Donovan's reputation began to tarnish during his confirmation hearings, which raised some unanswered questions about the involvement of his former New Jersey construction company in illegal union payoffs. No charges were proved, but a New York Teamster official was indicted for extorting funds from the company. Donovan's performance on the job has not redeemed him. He has failed to build bridges to organized labor, though other pro-business Labor Secretaries before him have managed to do so. He attended an AFL-CIO meeting ten months ago, but since then, complains the federation's president, Lane Kirkland, "I've heard from him only through the Federal Register," the weekly list of changes in Government rules. Many of those changes, such as the cutbacks in Occupational Safety and Health Administration programs, and a weakening of affirmative-action requirements for federal contractors, have further angered labor.
Donovan has many supporters in the business community, which applauds his zeal for deregulation. Says John Tysse of the U.S. Chamber of Commerce: "He understands that his is a broader mandate than simply marching to the tune of the AFL-CIO." Nevertheless, in an Administration that suffers from poor relations with organized labor, much of the blame goes to Donovan, with a D.
Good Soldier Schweiker
As a Republican Senator from Pennsylvania, Richard Schweiker, 55, was a liberal spokesman for most of the Government's health programs. Thus, when he was appointed Secretary of Health and Human Services, many social welfare advocates breathed a sigh of relief. They still sigh when his name is mentioned, but with disappointment. Reason: Schweiker's go-along attitude toward the elimination of many of his department's functions.
When the 1982 budget for HHS was slashed by more than $3 billion, Good Soldier Schweiker hardly raised a yelp. But he has not yet come forward with proposals for less expensive ways to deliver the social services he once fought for as a Senator, or to contain health-care costs through greater competition and coordination. Moreover, he has joined the fight against programs like family planning, which the Administration opposed primarily on ideological, rather than budgetary grounds.

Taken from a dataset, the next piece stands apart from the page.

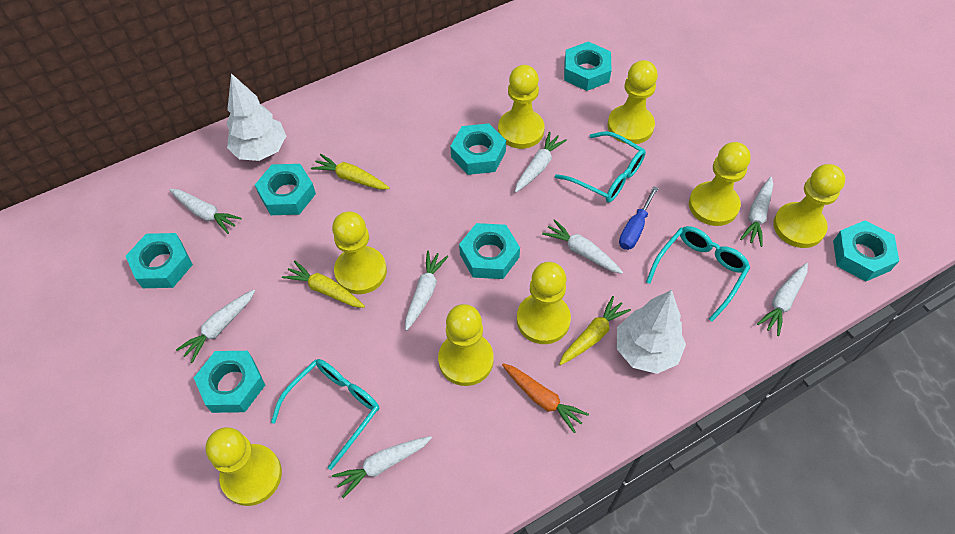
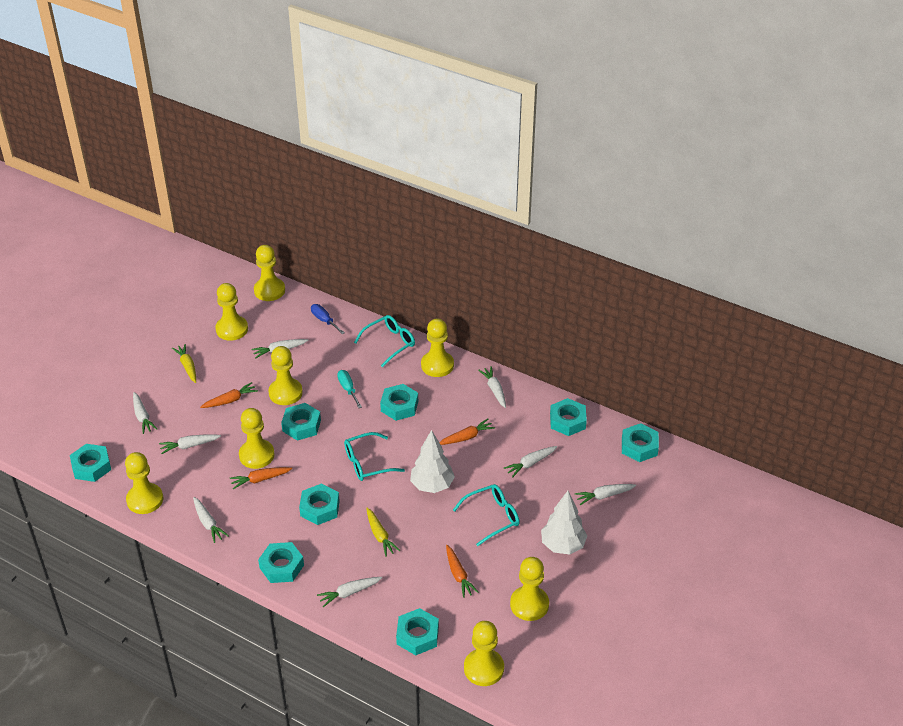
orange carrot: [502,363,589,433] = 1 -> [200,382,258,408] [230,467,292,489] [439,419,495,445] [446,545,479,598] = 4
turquoise nut: [125,233,193,288] [194,351,265,413] [255,164,316,215] [450,123,506,175] [459,223,520,279] [564,41,612,91] [833,220,899,282] = 7 -> [70,444,111,482] [258,542,304,583] [281,403,321,441] [299,483,340,525] [380,384,418,421] [396,608,439,655] [550,398,587,436] [622,423,659,462] = 8
turquoise screwdriver: none = 0 -> [337,370,362,408] = 1
yellow carrot: [282,260,365,308] [311,154,390,190] [559,296,631,365] = 3 -> [172,344,196,383] [366,508,400,557] = 2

Schweiker backed into a buzz saw when he and Stockman jointly proposed a plan to reform Social Security by reducing benefits. Regardless of the degree to which the plan had merit, and elements of it had a lot, it was met with bipartisan outrage on Capitol Hill. Reagan had to disclaim it. For a man who served two terms in the Senate, Schweiker showed himself surprisingly inept in dealing with Congress. He earns a middling C, but only because he does not deserve blame for all of what has happened in his realm.